For instance, brushed finishes tend to hide fingerprints and light water spotting much better than polished ones. Brass and gold-tone finishes tend to be warmer and more dramatic, while stainless steel and silvery-tone finishes tend to blend into the color palette more but add more sparkle.
There are lots of details to consider, so it’s best to research the pros and cons of a style that you like.
It can also become even trickier when trying to coordinate multiple metal elements.
It’s usually recommended to choose appliances from the same manufacturer, if possible, especially if they’re situated very close together, because differing product lines can have subtly different finishes that become more apparent once paired together.
Tip: Take one sample of a handle you’re considering (or other metallic element) to an appliance showroom to get an idea for how the different finishes will interact. If the pairing seems off, you can exchange the handle for a different finish.
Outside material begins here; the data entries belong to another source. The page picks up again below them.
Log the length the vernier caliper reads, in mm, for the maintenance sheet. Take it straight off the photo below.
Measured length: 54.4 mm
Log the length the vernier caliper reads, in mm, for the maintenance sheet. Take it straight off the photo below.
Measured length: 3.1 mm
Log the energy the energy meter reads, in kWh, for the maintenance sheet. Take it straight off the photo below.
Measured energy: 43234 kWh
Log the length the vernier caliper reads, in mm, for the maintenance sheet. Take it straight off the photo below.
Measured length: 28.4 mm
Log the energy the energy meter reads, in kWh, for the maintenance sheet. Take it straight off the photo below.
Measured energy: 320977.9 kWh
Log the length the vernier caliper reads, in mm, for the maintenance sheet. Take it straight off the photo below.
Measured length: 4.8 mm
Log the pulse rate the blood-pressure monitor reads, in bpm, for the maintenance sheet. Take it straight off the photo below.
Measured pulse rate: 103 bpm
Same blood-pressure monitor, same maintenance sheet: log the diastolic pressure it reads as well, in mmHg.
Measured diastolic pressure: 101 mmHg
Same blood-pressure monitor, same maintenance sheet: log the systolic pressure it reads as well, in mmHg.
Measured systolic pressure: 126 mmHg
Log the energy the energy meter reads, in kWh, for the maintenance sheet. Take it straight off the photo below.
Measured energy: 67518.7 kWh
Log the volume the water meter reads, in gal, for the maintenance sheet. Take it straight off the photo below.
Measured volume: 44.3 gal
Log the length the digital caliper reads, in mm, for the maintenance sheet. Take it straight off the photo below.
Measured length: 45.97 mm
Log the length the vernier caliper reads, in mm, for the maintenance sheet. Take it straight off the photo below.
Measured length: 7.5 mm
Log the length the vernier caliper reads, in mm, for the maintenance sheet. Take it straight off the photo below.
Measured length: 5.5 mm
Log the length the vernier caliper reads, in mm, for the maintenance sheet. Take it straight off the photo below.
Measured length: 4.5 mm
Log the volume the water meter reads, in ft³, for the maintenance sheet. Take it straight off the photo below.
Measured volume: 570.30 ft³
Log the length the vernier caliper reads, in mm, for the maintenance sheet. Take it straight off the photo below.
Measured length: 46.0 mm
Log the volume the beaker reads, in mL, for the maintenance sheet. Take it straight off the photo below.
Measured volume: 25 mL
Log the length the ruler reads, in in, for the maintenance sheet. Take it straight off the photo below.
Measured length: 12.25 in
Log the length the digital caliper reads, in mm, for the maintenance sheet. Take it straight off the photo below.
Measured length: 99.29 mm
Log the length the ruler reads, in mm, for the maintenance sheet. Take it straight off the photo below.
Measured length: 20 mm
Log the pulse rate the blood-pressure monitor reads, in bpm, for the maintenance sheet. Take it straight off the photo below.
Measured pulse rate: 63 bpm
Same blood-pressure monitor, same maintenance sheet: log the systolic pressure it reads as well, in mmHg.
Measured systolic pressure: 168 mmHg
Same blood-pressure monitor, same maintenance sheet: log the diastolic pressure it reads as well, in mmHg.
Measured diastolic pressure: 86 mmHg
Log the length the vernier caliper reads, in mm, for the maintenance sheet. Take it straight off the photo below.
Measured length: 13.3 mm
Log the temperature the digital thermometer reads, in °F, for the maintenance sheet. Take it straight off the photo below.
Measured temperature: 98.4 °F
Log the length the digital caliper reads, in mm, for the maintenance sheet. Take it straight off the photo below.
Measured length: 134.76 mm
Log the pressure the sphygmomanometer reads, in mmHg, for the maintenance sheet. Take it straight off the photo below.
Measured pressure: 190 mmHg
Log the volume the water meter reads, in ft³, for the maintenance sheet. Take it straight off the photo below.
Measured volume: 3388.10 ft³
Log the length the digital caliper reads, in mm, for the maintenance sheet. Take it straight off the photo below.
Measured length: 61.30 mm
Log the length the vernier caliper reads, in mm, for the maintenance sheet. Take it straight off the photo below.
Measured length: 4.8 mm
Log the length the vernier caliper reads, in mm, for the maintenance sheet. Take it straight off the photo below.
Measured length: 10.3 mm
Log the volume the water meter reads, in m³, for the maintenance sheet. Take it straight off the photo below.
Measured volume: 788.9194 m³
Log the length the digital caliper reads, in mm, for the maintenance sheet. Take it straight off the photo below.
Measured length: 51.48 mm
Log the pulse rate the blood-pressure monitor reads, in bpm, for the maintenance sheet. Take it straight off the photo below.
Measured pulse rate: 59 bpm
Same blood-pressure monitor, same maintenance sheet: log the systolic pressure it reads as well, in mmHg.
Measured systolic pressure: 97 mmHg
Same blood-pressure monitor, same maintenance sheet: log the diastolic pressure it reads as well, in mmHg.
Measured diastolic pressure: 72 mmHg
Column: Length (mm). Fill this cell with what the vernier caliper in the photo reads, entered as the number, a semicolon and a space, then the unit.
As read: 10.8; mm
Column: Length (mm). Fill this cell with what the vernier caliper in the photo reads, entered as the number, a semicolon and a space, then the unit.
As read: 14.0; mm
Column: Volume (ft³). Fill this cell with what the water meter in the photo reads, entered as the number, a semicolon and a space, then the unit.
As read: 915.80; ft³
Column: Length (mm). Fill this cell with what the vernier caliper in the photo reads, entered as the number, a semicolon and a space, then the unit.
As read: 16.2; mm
5. How Will I Mount My Sink?
Choosing an undermount sink or a drop-in model, as shown here, affects more than just the look of the sink itself, so it’s a decision that should be thought through early.
Undermount sinks, like the one pictured, are generally easier for keeping the surrounding countertop area clean because the neater edge of the counter allows you to sweep crumbs and debris directly into the sink without getting caught on a high lip. However, undermounts can’t always be installed in a laminate counter because the counter cutout would leave a raw unfinished edge in the core material.
Knowing what style of sink you prefer will affect what materials are available to you, so it’s best to answer this question as soon as possible and then research from there.
6. What Finish Should My Countertop Have?
Besides choosing what material you want for your counters, backsplash and flooring, you also need to decide the finish of the material itself.
Popular stone materials such as granite and quartz can take on a polished finish, like the one shown here, which gives a hard face and an almost reflective look. A honed finish appears much more soft and organic.
A honed finish, as seen here, also has the advantage of hiding scratches that can stick out in a gleaming polished stone. However, they can be more easily stained if not well-sealed, as the material tends to be more receptive to absorbing oils. Each has its advantages, so you should research your choice and not make a snap decision when meeting with the supplier.
When looking at stone samples, be sure to ask what finishes are available and look at each individually, as the finish can greatly affect the appearance, even radically changing the apparent color. Applying sealant can also darken the appearance to a degree, so you should ask to see a sealed sample — it may be extra work for the supplier, but it will save you a potential surprise on installation day.
7. What Material Should My Toe Kicks Be?
You might assume your toe kick — that small vertical area between your floor and base cabinets — has to match the material of your cabinets. But what if your cabinets aren’t one consistent color? Or what if you’ve used a sparkling white cabinet, but you don’t want the toe kick to get dirty every time it gets, well, kicked?
If your island is a different material from the rest of the cabinets, you can let its toe kick differ from the main cabinets. Another option is to use a third material that ties all the cabinets together: Stainless steel makes a great toe kick if you have stainless appliances or handles, tying the whole palette together.